CONSIGNE
Pouvez-vous reprendre mot pour mot, dans le texte sur Passerelles & Compétences, tout ce qui va de « Convaincu que la » jusqu'à « missions ponctuelles bénévoles. » ?

TEXTE À LIRE
((

Convaincu que la situation économique et sociale dans le monde peut durablement s’améliorer grâce à l’engagement de chacun et aux liens tissés entre les hommes, Passerelles & Compétences participe activement à la promotion du bénévolat en France. Créée en 2002, Passerelles & Compétences met en relation des associations de solidarité et des professionnels, dans le cadre de missions ponctuelles bénévoles.
My RH Line a rencontré Patrick Bertrand, le fondateur de Passerelles & Compétences.
My RH Line : Pouvez-vous nous présenter l’association ?

))

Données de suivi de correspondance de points
((

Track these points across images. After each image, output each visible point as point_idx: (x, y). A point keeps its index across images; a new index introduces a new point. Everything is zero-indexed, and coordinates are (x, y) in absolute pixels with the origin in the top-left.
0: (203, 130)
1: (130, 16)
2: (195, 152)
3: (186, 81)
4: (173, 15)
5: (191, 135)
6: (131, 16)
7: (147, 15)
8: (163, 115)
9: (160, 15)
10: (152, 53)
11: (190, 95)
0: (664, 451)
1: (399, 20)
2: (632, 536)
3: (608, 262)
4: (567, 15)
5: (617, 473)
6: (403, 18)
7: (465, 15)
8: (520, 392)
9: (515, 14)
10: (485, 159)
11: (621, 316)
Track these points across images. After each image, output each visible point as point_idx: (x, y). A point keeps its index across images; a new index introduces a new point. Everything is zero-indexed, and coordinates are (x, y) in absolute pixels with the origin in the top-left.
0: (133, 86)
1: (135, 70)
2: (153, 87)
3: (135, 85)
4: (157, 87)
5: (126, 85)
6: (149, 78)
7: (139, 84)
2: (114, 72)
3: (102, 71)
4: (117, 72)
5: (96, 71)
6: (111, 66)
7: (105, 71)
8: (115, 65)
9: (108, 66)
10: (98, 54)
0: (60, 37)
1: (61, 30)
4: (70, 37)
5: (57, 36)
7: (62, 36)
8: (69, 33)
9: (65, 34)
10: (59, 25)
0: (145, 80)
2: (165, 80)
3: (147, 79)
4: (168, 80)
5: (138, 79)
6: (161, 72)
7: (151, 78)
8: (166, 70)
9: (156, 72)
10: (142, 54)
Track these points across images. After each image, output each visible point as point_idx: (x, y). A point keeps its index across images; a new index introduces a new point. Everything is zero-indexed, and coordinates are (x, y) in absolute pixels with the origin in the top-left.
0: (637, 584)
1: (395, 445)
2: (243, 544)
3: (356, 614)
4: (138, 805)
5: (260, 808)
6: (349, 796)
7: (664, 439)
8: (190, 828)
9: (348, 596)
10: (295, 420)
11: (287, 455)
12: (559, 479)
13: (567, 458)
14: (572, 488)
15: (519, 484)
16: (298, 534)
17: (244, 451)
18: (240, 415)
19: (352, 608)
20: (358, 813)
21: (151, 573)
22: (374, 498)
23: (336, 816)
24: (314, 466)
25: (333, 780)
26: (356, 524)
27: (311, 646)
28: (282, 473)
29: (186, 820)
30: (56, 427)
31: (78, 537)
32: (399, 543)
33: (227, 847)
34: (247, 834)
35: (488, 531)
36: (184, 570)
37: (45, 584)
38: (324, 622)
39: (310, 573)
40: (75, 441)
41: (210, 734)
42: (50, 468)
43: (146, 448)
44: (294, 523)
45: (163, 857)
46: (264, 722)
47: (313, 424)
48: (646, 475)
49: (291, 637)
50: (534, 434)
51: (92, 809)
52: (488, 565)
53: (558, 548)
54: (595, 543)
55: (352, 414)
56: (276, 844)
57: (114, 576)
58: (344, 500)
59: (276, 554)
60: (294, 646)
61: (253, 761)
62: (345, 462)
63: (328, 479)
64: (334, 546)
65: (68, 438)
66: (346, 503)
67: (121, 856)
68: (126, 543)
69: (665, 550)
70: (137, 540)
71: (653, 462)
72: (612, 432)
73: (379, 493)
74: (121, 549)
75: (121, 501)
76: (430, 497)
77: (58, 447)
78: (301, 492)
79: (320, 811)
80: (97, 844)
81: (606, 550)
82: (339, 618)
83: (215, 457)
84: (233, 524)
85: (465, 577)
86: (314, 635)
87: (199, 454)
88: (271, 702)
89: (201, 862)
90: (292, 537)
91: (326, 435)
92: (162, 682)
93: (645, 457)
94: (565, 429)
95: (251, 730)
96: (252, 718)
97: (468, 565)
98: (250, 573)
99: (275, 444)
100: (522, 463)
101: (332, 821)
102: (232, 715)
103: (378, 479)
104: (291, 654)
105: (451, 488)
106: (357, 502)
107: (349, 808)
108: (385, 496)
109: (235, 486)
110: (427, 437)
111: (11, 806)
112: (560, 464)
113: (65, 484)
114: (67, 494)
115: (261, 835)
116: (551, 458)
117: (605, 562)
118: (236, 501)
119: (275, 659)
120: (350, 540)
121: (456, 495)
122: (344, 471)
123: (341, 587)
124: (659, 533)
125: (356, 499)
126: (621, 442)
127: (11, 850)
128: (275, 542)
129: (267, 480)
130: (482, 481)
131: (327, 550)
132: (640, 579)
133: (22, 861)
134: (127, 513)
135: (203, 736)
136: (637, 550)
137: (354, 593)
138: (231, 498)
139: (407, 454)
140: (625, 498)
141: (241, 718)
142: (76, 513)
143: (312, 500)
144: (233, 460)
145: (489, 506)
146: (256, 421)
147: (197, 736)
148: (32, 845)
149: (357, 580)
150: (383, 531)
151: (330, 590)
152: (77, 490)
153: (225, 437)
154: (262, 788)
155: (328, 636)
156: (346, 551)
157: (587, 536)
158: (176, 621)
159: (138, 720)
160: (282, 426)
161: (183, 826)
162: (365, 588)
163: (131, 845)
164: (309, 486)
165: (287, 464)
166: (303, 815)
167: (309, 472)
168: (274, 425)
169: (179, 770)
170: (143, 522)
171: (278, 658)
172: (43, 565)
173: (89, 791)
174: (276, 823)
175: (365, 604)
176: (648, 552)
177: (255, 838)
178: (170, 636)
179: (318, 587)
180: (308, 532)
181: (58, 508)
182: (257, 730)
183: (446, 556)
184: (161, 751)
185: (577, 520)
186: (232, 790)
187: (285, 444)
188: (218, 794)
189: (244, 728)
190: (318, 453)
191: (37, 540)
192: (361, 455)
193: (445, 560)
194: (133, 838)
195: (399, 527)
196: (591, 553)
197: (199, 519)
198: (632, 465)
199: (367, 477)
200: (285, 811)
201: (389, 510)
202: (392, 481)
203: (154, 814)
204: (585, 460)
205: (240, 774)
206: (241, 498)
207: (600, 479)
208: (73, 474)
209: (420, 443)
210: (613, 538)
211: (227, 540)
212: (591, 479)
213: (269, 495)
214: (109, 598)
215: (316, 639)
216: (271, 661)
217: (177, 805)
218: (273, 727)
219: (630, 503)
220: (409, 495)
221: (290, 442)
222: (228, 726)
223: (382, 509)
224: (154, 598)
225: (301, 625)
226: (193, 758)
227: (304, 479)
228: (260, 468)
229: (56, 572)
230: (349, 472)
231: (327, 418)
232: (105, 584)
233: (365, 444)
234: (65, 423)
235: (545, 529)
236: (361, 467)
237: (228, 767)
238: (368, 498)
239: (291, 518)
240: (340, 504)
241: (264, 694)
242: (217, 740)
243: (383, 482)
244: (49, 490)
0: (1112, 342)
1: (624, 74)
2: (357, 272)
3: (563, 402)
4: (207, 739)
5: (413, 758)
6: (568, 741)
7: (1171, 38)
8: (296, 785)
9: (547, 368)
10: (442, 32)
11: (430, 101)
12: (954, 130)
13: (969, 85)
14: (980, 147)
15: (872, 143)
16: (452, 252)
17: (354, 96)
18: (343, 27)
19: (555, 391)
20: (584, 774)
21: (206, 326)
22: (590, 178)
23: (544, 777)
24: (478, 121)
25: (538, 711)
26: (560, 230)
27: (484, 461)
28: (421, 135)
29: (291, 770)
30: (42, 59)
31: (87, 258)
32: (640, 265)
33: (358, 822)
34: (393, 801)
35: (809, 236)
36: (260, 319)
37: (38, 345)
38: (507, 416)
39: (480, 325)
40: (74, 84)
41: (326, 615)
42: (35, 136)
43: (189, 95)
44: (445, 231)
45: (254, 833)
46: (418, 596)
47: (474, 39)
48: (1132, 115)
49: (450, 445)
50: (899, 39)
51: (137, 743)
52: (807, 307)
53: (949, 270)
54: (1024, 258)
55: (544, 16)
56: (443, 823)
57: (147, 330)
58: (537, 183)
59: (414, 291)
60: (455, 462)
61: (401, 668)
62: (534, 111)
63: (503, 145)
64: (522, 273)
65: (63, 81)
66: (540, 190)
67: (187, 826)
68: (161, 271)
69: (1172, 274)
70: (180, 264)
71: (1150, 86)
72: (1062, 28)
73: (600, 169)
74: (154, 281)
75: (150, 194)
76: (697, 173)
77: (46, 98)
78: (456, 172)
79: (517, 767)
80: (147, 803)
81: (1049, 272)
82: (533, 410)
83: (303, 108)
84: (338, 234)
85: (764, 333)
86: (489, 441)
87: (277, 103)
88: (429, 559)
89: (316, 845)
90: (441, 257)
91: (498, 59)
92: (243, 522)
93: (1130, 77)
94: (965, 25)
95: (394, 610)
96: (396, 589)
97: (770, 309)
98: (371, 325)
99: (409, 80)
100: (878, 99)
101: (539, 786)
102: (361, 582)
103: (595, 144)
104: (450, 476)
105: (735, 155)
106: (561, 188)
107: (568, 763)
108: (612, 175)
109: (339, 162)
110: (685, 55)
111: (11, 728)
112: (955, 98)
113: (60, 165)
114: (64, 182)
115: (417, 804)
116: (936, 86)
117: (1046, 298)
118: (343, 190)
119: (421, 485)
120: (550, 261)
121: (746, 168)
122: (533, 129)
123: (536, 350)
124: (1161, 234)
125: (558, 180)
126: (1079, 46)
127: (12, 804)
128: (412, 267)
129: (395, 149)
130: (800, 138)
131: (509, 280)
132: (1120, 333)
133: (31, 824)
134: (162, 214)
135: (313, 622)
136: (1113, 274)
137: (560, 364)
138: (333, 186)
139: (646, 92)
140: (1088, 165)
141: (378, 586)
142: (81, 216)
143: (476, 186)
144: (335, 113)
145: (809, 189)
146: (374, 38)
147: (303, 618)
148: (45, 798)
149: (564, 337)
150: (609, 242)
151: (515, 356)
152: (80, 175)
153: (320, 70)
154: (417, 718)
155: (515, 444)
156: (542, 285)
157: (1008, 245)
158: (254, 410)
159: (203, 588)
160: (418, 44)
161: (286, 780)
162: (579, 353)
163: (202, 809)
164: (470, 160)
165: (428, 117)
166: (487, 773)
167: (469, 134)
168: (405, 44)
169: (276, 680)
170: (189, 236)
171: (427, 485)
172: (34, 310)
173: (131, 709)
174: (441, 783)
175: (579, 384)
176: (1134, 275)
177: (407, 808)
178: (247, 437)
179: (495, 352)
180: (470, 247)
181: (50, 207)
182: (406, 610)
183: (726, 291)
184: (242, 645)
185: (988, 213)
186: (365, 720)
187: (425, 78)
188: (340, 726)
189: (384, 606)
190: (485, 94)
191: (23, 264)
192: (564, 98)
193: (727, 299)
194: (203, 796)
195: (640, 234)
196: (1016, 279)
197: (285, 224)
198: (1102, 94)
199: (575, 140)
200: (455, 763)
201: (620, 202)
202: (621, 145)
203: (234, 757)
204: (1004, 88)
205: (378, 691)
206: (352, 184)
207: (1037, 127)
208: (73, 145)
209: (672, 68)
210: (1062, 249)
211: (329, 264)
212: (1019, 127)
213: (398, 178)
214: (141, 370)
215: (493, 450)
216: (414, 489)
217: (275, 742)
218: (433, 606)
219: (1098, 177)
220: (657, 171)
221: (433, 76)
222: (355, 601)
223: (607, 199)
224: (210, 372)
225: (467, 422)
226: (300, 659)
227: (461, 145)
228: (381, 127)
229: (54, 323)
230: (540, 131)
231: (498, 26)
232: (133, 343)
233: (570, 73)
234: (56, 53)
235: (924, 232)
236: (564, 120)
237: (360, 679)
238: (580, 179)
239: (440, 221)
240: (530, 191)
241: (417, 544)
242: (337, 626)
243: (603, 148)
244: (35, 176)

))

EXERCICE CORRIGÉ
Convaincu que la situation économique et sociale dans le monde peut durablement s’améliorer grâce à l’engagement de chacun et aux liens tissés entre les hommes, Passerelles & Compétences participe activement à la promotion du bénévolat en France. Créée en 2002, Passerelles & Compétences met en relation des associations de solidarité et des professionnels, dans le cadre de missions ponctuelles bénévoles.